Likewise, shifting civilian factories to arms production is easier said than done. Unlike Russia, which retooled its economy for war, Iran lacks the necessary legal and logistical frameworks to rapidly convert its consumer production. Still, experience from Israel’s sustained air campaign may push Tehran to adapt. Dispersed, concealed dual-use sites could complicate Israel’s future strike precision.
Escalation Options and Risk Calculations
With a fragile cease-fire now in place, Tehran’s focus will likely shift to rearmament and shoring up vulnerable stockpiles. But if the cease-fire collapses, its immediate escalation options are limited. Consequently, Iran could resort to other costly tactics to reassert its deterrent posture.
One option would be to intensify strikes on Israeli critical infrastructure – refineries, ports, power grids – which are harder to defend than military bases. The Haifa refinery was already hit early in the conflict, underscoring this risk. Such attacks could inflict economic pain and signal that Israel’s home front remains vulnerable if hostilities resume at full scale.
Closer to home, Tehran still holds a significant number of accurate short-range ballistic missiles and one-way attack drones that could again threaten Gulf oil terminals or U.S. bases in the region – as demonstrated by its strike against the U.S. Al Udeid Air Base in Qatar.
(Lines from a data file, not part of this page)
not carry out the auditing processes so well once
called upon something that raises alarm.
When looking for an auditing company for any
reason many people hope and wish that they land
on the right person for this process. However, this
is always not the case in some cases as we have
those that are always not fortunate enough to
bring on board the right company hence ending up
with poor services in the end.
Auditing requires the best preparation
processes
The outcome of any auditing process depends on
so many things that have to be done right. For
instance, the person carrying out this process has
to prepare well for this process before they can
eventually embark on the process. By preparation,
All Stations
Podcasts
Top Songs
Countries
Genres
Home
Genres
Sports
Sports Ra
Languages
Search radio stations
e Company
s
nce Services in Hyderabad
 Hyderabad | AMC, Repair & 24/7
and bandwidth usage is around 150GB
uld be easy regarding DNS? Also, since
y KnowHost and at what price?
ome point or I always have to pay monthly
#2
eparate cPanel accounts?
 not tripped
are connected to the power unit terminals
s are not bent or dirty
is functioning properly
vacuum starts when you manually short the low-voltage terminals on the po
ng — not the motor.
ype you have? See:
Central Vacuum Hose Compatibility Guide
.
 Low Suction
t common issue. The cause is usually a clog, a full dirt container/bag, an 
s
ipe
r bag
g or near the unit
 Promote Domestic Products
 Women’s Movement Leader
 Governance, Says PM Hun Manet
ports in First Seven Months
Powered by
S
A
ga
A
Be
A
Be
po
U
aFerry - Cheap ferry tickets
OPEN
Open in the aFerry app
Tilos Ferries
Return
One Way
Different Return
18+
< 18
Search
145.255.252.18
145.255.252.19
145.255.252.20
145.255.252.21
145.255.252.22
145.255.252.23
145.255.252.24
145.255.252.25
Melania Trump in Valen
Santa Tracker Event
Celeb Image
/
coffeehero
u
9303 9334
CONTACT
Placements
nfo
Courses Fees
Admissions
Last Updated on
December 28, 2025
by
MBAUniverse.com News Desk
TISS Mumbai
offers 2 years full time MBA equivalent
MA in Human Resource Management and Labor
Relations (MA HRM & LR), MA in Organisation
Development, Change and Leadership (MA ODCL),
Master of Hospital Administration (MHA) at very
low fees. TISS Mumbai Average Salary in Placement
It could also deploy advanced anti-ship missiles to harass tankers in the Strait of Hormuz or the Red Sea via the Houthis, disrupting global energy flows. However, these moves would endanger Iran’s fragile diplomatic thaw with Gulf neighbors and invite a new direct U.S. military response – precisely what Tehran seeks to avoid.
So far, Tehran’s restraint reflects survival logic with strategic calculus rather than a lack of capacity. Iranian officials know that escalating beyond symbolic retaliation risks turning limited conflict into a wider regional war that could draw in the United States and devastate the regime. By balancing its retaliation and preserving enough capacity to threaten regional U.S. bases and critical Gulf infrastructure, Tehran preserves diplomatic leverage and keeps pressure on Israel to uphold the cease-fire terms. Trump’s cease-fire announcement after the Al Udeid strike underscores this balancing act: a highly symbolic missile attack, followed immediately by a pause to de-escalate. Yet Israel’s air campaign has pushed Iran’s deterrence strategy to its limits. Once based on credible punishment via missiles, drones, and proxy pressure, that equation has collapsed, as Israel was able to absorb strikes, disable launchers, and degrade proxies. What remains is a fragile mix of rhetorical threats and last-resort weapons – including weapon-grade nuclear, held in reserve more to deter direct U.S. involvement than to change Israel’s core war aims.
For the Gulf states, this fragile equilibrium poses serious risks. Saudi Arabia, the United Arab Emirates, and Bahrain spent years hedging against Iran through quiet diplomacy and reduced tensions, not out of friendship but to protect their energy exports and economic visions. Now, Israel’s deep strikes and Iran’s battered deterrence risk dragging the entire Gulf into the blast zone if Iran lashes out to compensate for its setbacks.
Likewise, Patriot, THAAD, and radars cannot guarantee immunity from layered salvos of drones, decoys, and missiles if properly organized. The UAE’s small territory and high density of critical infrastructure make it especially vulnerable. Gulf capitals urgently want one thing: the United States to stay out of the conflict with Iran so they do not become targets by association.
For Washington, the stakes are clear: Deterrence by sanctions will not suffice. Quiet mediation, credible off-ramps for Tehran, and pressure on Israel to limit escalation are vital to prolong the cease-fire, prevent conflict from expanding across the region, and test whether Moscow’s restrained support can keep Iran’s deterrence viable without triggering a wider war.